The laws of motion are applicable even in outer space. Newton’s Second Law states that force is needed to increase or decrease the speed of a body. This implies that astronauts must learn to push themselves through their spacecraft, or else they will float around helplessly. They also need to remember to stop themselves as they near their destination or else they’ll keep moving till they hit something.



During their first attempt, astronauts usually end up a little worse for the wear after stumbling around the spacecraft. Unlike humans, animals flown to space often fail to learn this. A set of new-born quails aboard Russia’s Mir space station couldn’t adapt to life in space and died in a few days. Newton’s Third Law too has application for astronauts. The law states that for every action, there is an equal and opposite reaction. While turning a screw, astronauts have to anchor themselves to a wall, or else they’ll be the ones twisting. Even the mildest action like typing at a computer keyboard will send an astronaut floating away. To remedy this problem, workstation on the international space station has restraining loops for the crew to anchor their feet.



Though it may seem like the laws of motion are different in space and on Earth that is not the case. The overwhelming force of Earth’s gravitational field simply masks its exact effects. Gravity plays an astonishing part in many phenomena we take for granted. For instance, hot air (which is lighter than cool air) rises, and a convection current is formed which enables natural air circulation in our houses. In space however, nothing is lighter than anything else and ordinary convection currents do not exist.

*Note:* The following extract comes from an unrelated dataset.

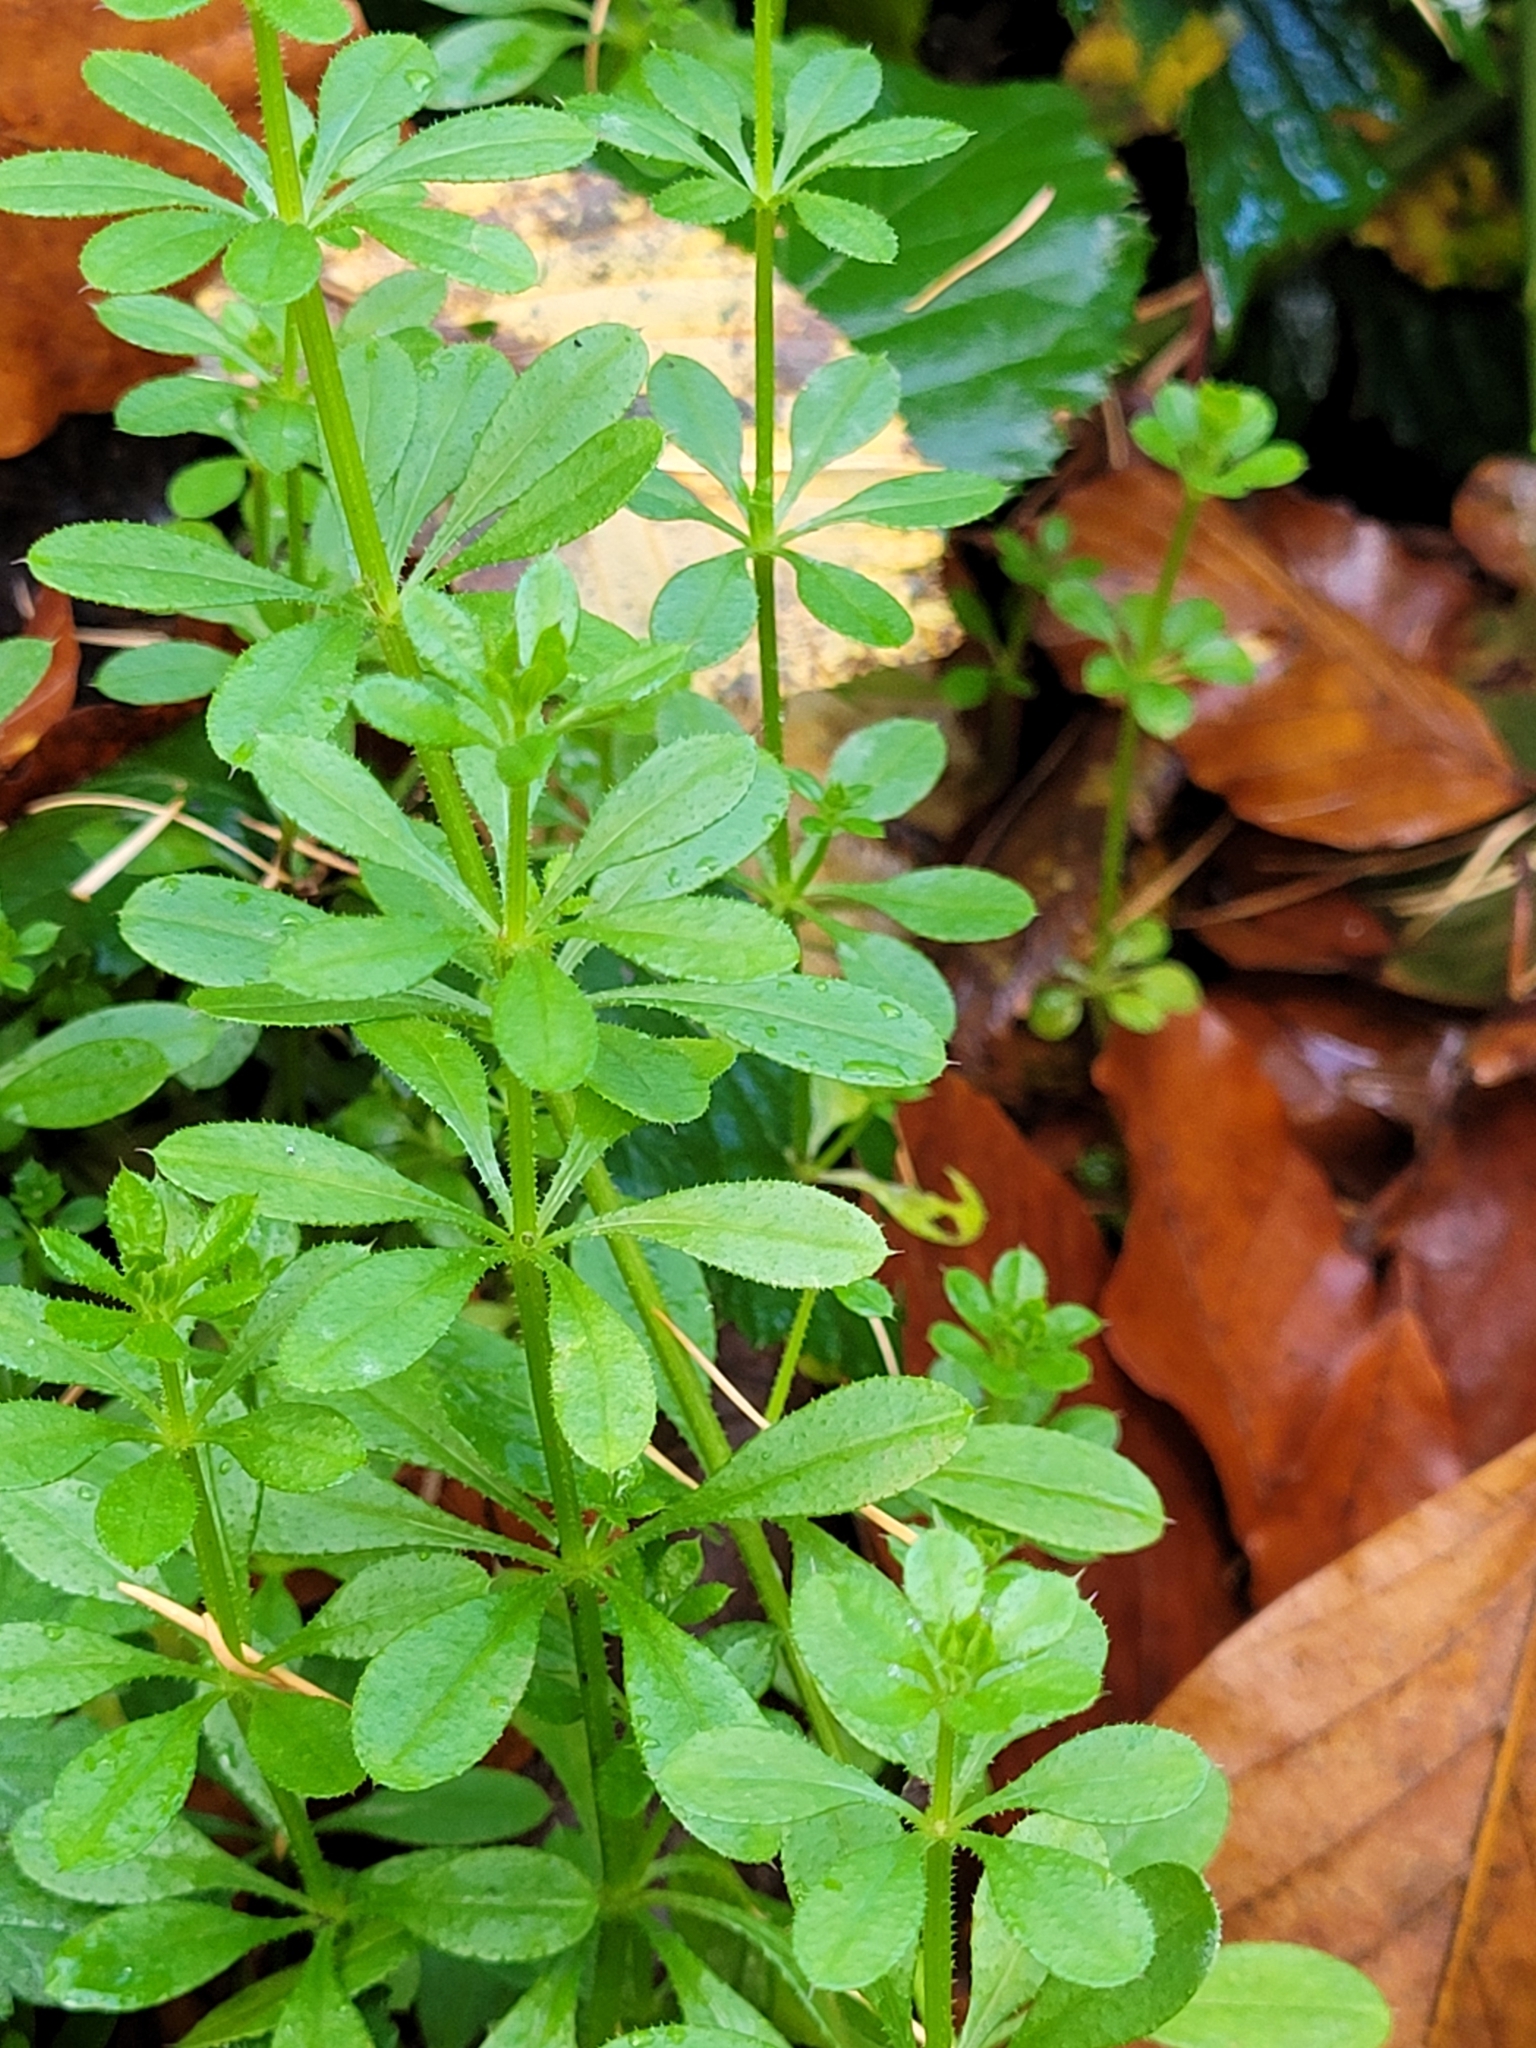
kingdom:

Thus, to make sure that the astronauts don’t suffocate due to carbon dioxide accumulation, a ventilation fan is installed to facilitate air circulation.



The International Space Station is a perfect example of the laws of motion. Though intuition and common-sense points otherwise, Newton realized that a bullet shot from a gun should continue to move indefinitely. On Earth, atmospheric friction slows the projectile while gravitational force pulls it to the ground. But the faster the bullet is shot, the farther it will travel before falling. And if you can manage to shoot something at a speed of around 11.2 km/s, it will never finish its trajectory. It will instead orbit the Earth in a state of perpetual free fall. This particular velocity (11.2 km/s) cancels the pull of Earth’s gravity and is used to launch spacecraft.



Even fire is not exempt from the laws of motion in space. Behaviour of weightless flames is rather different from those on Earth. However, such a fire is best limited to the lab as fire aboard a spacecraft can have catastrophic effects.